====== TEXT FOR ANALYSIS ======
We now are finding that the majority of modification being rejected are NOT the sub-prime loans, but instead the Alt-A and “A” paper borrower, impacted by the overall economic crisis, who lives in an area rife with foreclosures and short sales… Anyone who believes that they have not been impacted by the crisis is fooling themselves… 100% of the home values have suffered. Current underwriting and HAMP guidelines make it virtually impossible for the tens of millions of the self-employed to qualify for any sort of relief. i.e., I recently had a client turned down for a refinance… 13% Loan-to Value, 803 mid credit score, “7-figure” cash reserves… turned down because she was self-employed, and her tax returns “didn’t work”… The HVCC appraisal regulations are equally at fault (compliment!)… on a recent transaction, a purchase with the home in a San Francisco suburb…the lender ordered through the new process… the firm then ordered the appraisal, not from any of the several dozen well qualified appraiser within 10 miles of the property, but from an appraiser who lives in Red Bluff, some 200 plus miles from the home!!! This appraiser, with zero local knowledge proceeds to “value?” the home $120,000 below the sales price… MOREOVER, this is all too COMMON… Treasury and congress establish onerous guidelines, interpreted by the underwriters as cast in stone, making it difficult if not impossible for the public to comply… politically… “We tried”, knowing all too well that there is no relief for the public… Lenders are crying that they will lose money… but the cold facts are that with a rate and term refinance they only give up profit, not principal… In the instance of a loan reduction, they refuse to make the common sense business decision of taking the lower loss through modification. Rarely does a lender get creative at all… split the loan balance, and defer a portion to a later time when the home is either refinanced or sold… Keeping people in their homes is the only real answer to the entire economic crisis. The entire process must be simplified, with any mortgage holder which has received ANY federal funding being REQUIRED to offer” no qualifying loan modification. Each time there is a foreclosure or short sale; there is a corresponding loss in local and state real estate tax revenue, which in many states is compounded by lowered property reassessments of every home within the county!
====== SOURCE MATERIAL ======
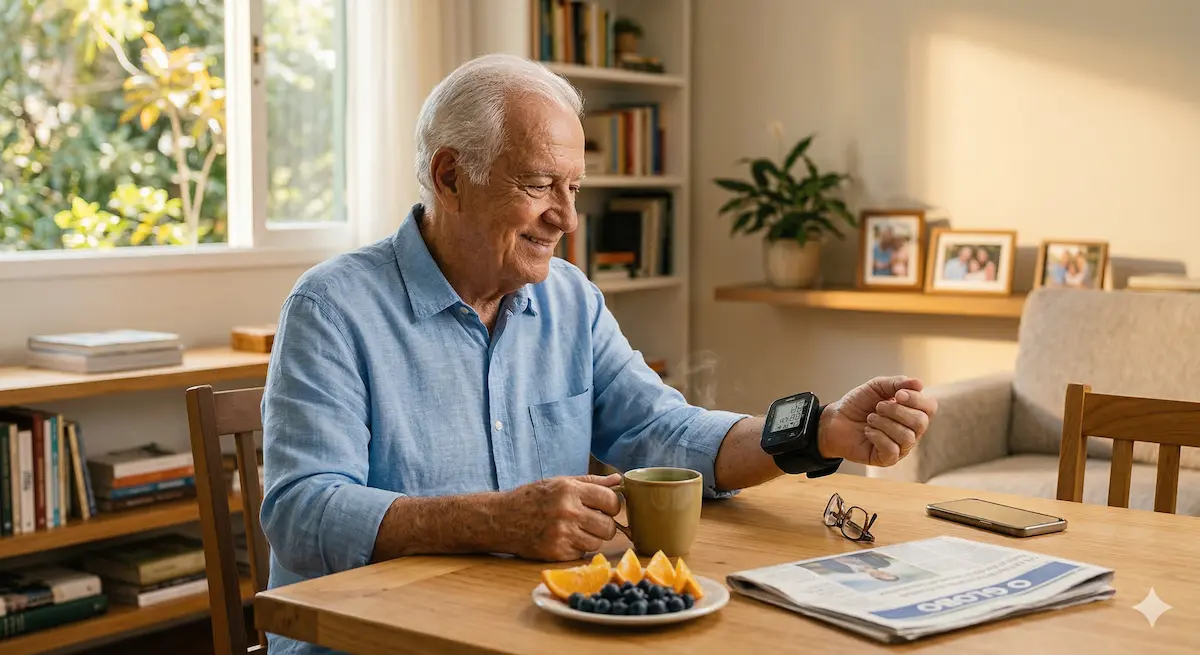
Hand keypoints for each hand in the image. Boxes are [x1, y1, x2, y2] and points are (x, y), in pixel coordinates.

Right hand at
======
COMPLETE THE FOLLOWING =
• 1. In the loan modification text, where did the appraiser who valued the San Francisco suburb home live?
• 2. Decide whether each statement agrees with the loan modification text, answering yes or no and quoting the deciding words: (a) The client refused a refinance had an 803 mid credit score. (b) The out-of-area appraiser valued the home above its sales price. (c) Most of the rejected modifications are sub-prime loans.
Rely only on the loan modification text, not on the material.

RESPONSES BY TASK =
• 1. The appraiser lived in Red Bluff, some 200 plus miles from the home.

• 2.
(a) Yes: "803 mid credit score"
(b) No: "“value?” the home $120,000 below the sales price"
(c) No: "the majority of modification being rejected are NOT the sub-prime loans"